Text block:
....
Where do you see yourself with respect to disruption in your profession, industry, or clients’?

You’ve noticed the obvious pattern:

  • Disruptor: Those who benefit, see disruption as a positive, modern force. Those involved in creating it, pat themselves on the back.
  • Disrupted: Those who are in the direct path of disruption lose—their earning power, way of life, standard of living, status, sense of self-worth…—so they do not celebrate disruption. They are busy attempting to replace what they’ve lost and rebuild lives.
  • Distracted by disruption: Those who do not feel they participated in creation of the disruption or were not in the path of its direct negative effects may be unaware of or have overlook challenges or benefits for them or their clients because they consider all of this to be happening to someone else.

Do you investigate disruptions that, at first glance, do not seem connected to your business or clients, but that at very least may create distractions relevant to your world?

Recently, I was invited to attend “Navigating a World in Disruption,” the 12th edition of the International Economic Forum of the Americas’ (IEFA) Toronto Global Forum. This lively, open exchange of ideas and experience brought together more than 3500 delegates and 170 speakers representing more than 65 countries—a mix of disruptors, disrupted, and those distracted by disruption.

FYI: Terrific Places to Think: The four annual IEFA Forums are by design and reputation, places that connect attendees with world leaders and with each other. IEFA declares its mission: “to facilitate agreements, offer business opportunities and provide access to unique insights from leading specialists.”

Navigating a World in Disruption

The three-day Global Forum provided opportunities for business leaders, decisions makers, government representatives, and heads of state to discuss how organizations and economies can thrive amidst intense, seemingly-escalating economic, social, and environmental transformation. Speakers across the broad topic range acknowledged that political upheaval, reactive populism, and protectionism provide charged, distracting climates for businesses. This is a challenge as they are already coping, locally and internationally, with the growing list of disruptive technology: digital transformation, cyber risk, artificial intelligence, fintech, blockchain…and the list continues.

Listening to speakers and attendees revealed practical insights for professional practices, independent business, and entrepreneurial ventures intent on successfully “Navigating a World in Disruption.” My research on disruption definitions confirmed the importance of context.
....
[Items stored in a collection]

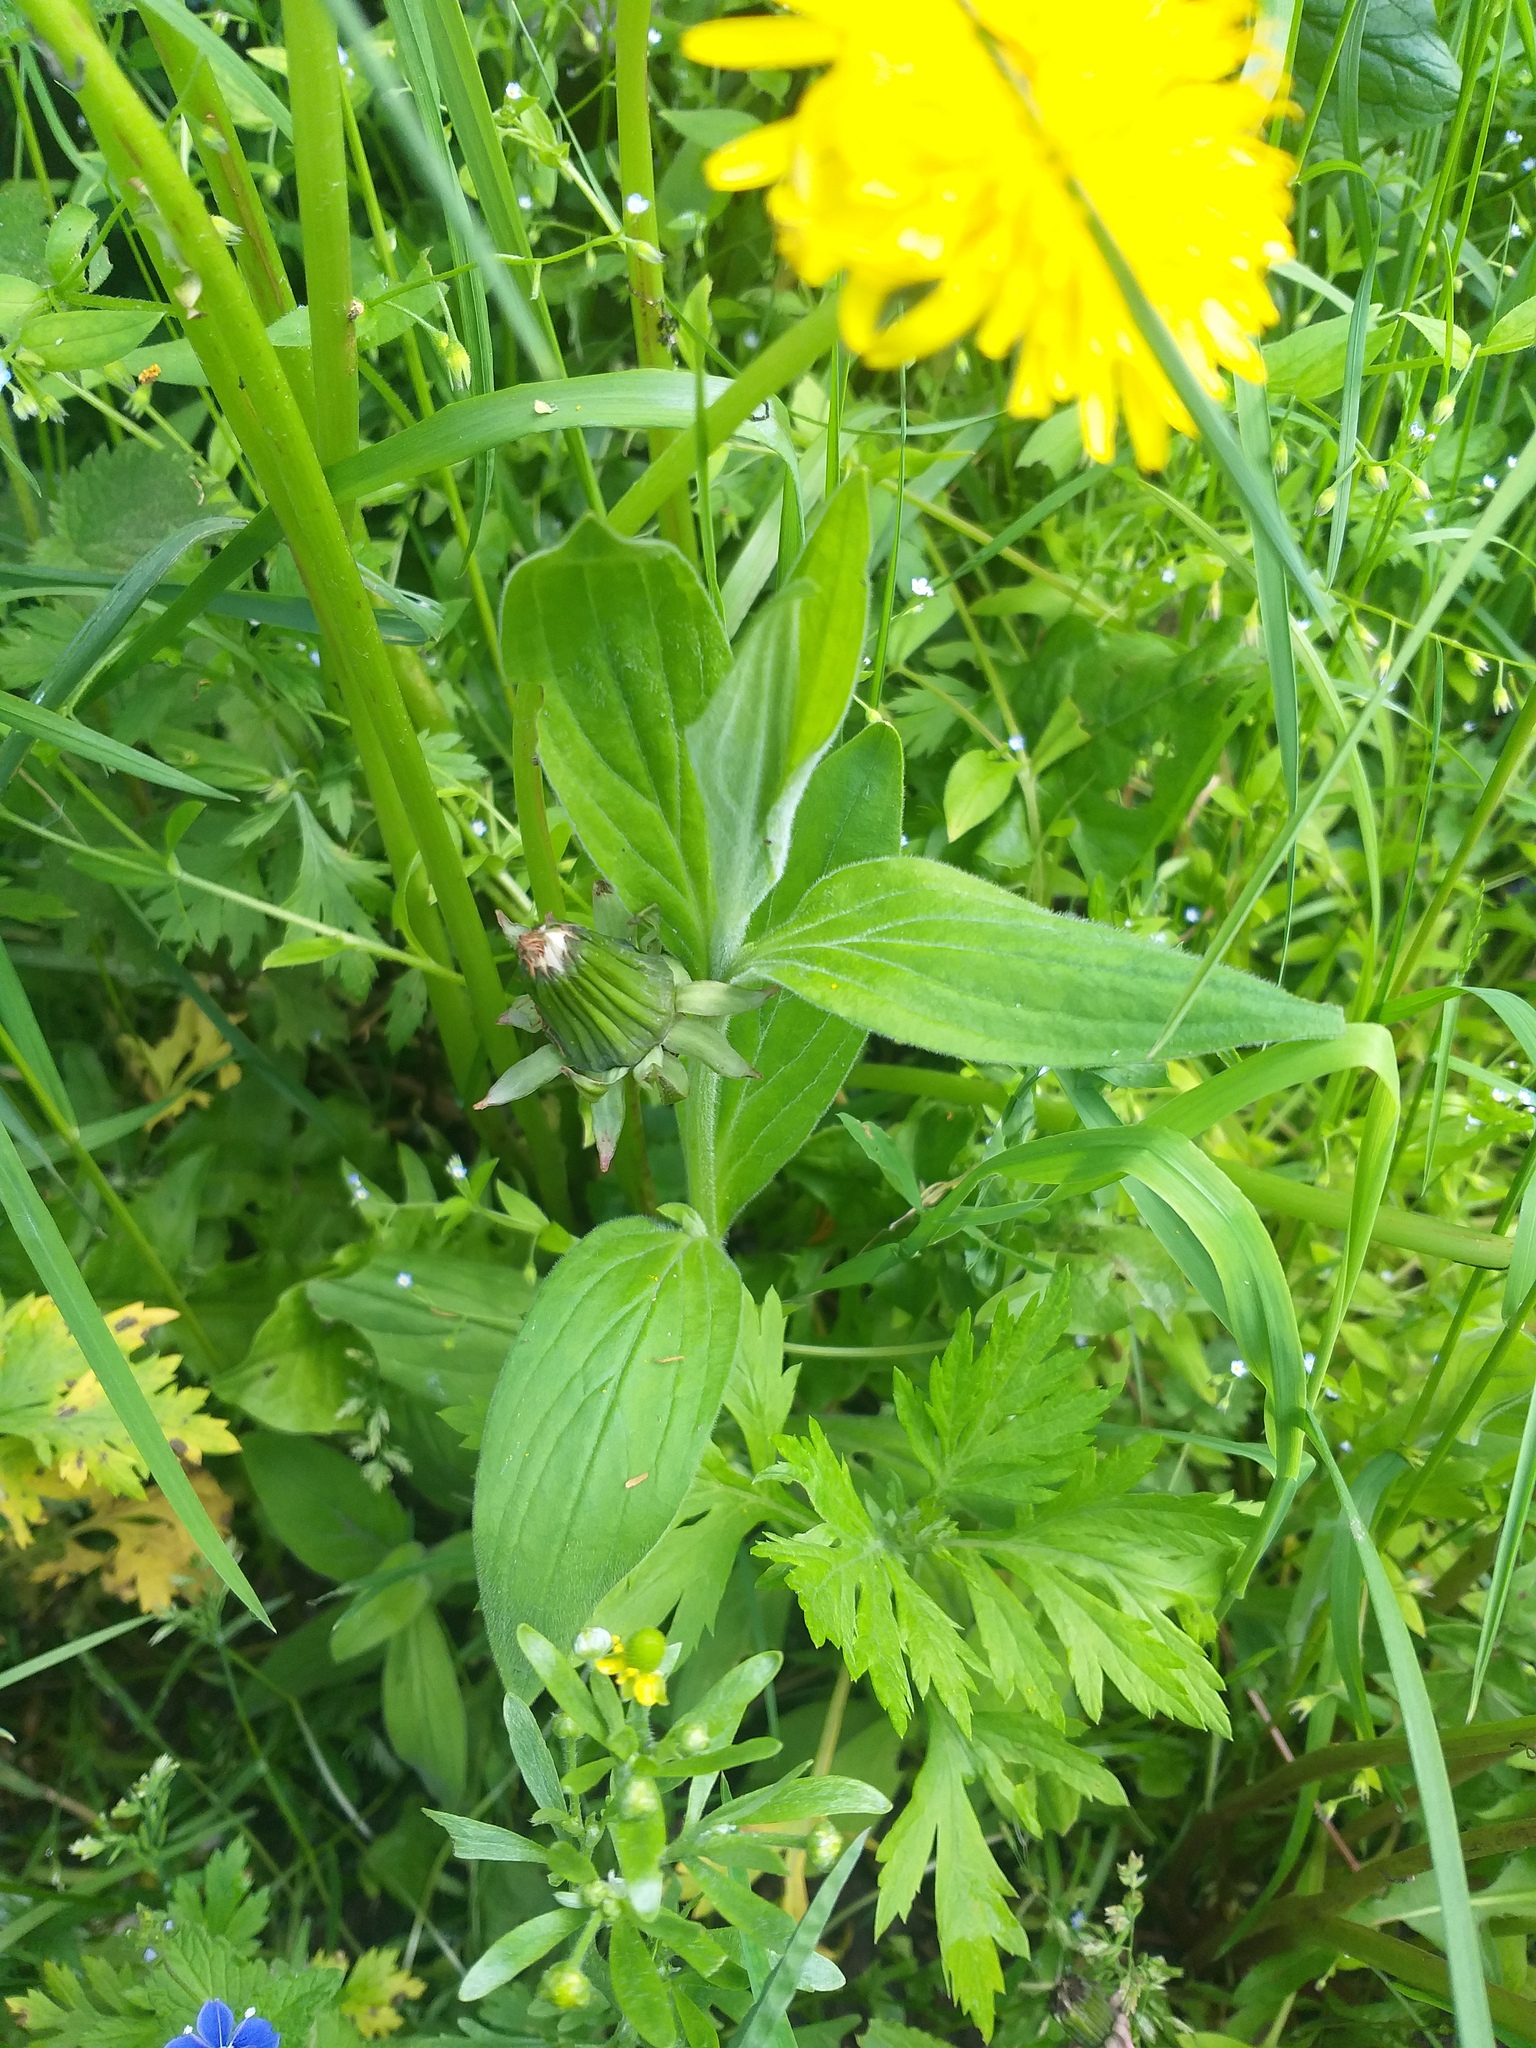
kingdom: Plantae
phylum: Tracheophyta
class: Magnoliopsida
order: Caryophyllales
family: Caryophyllaceae
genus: Silene
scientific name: Silene latifolia
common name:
....
Directions:
a) Duplicate the part of the passage on disruption between "You’ve noticed the" and "to someone else.", inclusive.
b) Set down every line of the rows of collection items exactly, leaving out the pictures.
The passage on disruption has no connection to the rows.

Problem solutions:
a)
You’ve noticed the obvious pattern:

  • Disruptor: Those who benefit, see disruption as a positive, modern force. Those involved in creating it, pat themselves on the back.
  • Disrupted: Those who are in the direct path of disruption lose—their earning power, way of life, standard of living, status, sense of self-worth…—so they do not celebrate disruption. They are busy attempting to replace what they’ve lost and rebuild lives.
  • Distracted by disruption: Those who do not feel they participated in creation of the disruption or were not in the path of its direct negative effects may be unaware of or have overlook challenges or benefits for them or their clients because they consider all of this to be happening to someone else.

b)
kingdom: Plantae
phylum: Tracheophyta
class: Magnoliopsida
order: Caryophyllales
family: Caryophyllaceae
genus: Silene
scientific name: Silene latifolia
common name:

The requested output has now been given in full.